*** Begin section ***

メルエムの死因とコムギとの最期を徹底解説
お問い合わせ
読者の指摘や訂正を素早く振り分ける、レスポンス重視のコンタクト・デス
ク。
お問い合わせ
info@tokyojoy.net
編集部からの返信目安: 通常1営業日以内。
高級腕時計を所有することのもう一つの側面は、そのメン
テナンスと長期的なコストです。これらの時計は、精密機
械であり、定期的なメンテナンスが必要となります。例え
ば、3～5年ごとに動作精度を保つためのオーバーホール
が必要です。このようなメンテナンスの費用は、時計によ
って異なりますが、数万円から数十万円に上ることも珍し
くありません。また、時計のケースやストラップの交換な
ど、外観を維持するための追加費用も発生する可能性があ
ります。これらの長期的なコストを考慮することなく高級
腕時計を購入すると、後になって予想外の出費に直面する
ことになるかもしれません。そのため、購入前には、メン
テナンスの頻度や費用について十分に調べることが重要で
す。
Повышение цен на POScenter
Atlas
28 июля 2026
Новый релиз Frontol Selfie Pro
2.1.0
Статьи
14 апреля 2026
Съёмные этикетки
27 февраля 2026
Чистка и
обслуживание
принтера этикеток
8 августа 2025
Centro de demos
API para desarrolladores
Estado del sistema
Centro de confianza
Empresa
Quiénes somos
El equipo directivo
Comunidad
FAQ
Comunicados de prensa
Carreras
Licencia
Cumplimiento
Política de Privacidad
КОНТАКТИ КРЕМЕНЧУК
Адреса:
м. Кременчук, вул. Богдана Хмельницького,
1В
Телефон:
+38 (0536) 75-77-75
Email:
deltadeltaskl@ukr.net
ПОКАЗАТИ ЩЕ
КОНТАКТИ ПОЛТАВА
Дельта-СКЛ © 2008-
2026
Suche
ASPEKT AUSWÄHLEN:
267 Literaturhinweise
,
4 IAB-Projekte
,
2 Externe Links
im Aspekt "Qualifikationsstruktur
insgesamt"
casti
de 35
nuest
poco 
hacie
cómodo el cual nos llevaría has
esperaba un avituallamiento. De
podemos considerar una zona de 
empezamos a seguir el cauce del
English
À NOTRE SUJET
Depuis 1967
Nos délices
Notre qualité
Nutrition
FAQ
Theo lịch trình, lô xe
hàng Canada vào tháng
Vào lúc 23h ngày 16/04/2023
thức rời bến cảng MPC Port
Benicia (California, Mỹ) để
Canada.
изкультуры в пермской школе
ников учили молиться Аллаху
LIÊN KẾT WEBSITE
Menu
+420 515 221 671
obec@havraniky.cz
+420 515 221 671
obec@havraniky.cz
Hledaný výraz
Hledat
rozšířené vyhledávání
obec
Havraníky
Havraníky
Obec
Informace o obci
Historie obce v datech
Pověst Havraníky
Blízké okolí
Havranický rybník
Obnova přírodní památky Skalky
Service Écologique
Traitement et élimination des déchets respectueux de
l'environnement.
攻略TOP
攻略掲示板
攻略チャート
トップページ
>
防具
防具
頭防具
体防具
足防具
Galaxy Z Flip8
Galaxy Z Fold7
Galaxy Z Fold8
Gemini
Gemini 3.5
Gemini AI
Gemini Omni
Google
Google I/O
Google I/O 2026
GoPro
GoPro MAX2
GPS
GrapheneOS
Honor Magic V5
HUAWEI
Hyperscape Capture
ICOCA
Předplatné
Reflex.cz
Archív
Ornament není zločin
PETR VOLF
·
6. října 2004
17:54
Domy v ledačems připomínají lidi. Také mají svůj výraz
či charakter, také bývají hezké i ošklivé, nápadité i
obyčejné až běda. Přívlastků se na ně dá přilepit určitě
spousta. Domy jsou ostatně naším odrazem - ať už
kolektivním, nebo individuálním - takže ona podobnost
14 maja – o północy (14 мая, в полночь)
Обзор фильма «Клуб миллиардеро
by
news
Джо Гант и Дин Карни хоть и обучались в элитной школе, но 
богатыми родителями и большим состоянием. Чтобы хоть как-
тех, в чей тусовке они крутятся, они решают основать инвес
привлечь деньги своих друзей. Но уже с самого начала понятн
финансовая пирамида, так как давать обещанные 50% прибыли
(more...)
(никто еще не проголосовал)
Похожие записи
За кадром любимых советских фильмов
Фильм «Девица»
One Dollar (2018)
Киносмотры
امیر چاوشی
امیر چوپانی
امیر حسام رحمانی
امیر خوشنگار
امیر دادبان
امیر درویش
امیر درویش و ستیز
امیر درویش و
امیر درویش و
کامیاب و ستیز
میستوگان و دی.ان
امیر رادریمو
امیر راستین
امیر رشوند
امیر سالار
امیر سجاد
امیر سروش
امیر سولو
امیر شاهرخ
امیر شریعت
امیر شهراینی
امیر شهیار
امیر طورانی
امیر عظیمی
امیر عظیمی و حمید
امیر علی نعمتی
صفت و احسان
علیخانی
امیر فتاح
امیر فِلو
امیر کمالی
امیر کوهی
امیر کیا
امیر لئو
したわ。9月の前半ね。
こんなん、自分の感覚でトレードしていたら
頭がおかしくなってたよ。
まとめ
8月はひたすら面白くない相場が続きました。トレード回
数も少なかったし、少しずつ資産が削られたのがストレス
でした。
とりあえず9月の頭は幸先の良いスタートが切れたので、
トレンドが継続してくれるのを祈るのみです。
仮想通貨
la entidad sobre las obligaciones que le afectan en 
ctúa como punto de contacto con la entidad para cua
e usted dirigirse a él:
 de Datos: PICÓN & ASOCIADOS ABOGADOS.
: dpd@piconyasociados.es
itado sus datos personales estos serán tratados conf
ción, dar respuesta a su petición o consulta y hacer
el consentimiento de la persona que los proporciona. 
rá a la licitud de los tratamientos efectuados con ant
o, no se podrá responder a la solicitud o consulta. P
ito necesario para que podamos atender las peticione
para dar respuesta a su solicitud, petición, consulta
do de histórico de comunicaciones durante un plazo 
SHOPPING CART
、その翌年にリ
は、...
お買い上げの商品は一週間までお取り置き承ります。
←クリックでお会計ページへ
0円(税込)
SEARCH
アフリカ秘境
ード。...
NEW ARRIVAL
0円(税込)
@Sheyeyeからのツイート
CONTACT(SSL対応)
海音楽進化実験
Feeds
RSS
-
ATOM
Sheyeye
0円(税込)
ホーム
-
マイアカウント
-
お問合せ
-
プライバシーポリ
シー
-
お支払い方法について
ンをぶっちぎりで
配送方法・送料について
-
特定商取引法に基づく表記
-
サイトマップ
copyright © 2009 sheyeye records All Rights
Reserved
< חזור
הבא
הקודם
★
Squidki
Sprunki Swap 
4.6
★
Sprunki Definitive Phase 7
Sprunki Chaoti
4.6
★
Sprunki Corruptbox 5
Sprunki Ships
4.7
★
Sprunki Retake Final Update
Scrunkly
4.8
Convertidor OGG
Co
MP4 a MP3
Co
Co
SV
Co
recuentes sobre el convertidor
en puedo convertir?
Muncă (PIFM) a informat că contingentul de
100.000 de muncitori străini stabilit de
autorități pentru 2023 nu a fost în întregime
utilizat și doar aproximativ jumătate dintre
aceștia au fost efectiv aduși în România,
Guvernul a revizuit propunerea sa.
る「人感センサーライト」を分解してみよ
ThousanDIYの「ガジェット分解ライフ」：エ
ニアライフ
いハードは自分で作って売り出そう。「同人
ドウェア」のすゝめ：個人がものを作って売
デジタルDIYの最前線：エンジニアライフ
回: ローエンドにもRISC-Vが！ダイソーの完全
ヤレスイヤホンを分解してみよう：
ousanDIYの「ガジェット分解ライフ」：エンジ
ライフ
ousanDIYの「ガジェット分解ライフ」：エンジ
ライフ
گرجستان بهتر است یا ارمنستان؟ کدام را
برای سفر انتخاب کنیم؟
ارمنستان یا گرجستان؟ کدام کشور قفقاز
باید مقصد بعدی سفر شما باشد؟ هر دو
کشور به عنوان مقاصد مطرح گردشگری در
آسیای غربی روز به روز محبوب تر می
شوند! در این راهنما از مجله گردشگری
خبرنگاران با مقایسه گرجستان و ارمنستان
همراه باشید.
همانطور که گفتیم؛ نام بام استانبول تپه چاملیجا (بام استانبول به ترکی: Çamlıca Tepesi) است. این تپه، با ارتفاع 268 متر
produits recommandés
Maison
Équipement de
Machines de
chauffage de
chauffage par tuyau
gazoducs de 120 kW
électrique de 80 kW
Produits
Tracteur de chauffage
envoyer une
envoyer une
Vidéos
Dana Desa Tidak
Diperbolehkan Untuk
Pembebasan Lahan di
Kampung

*** End section ***

_Action item_
How many lines in the listing contain the word "Galaxy"? Answer with the count and nothing else.

_Output for this exercise_
3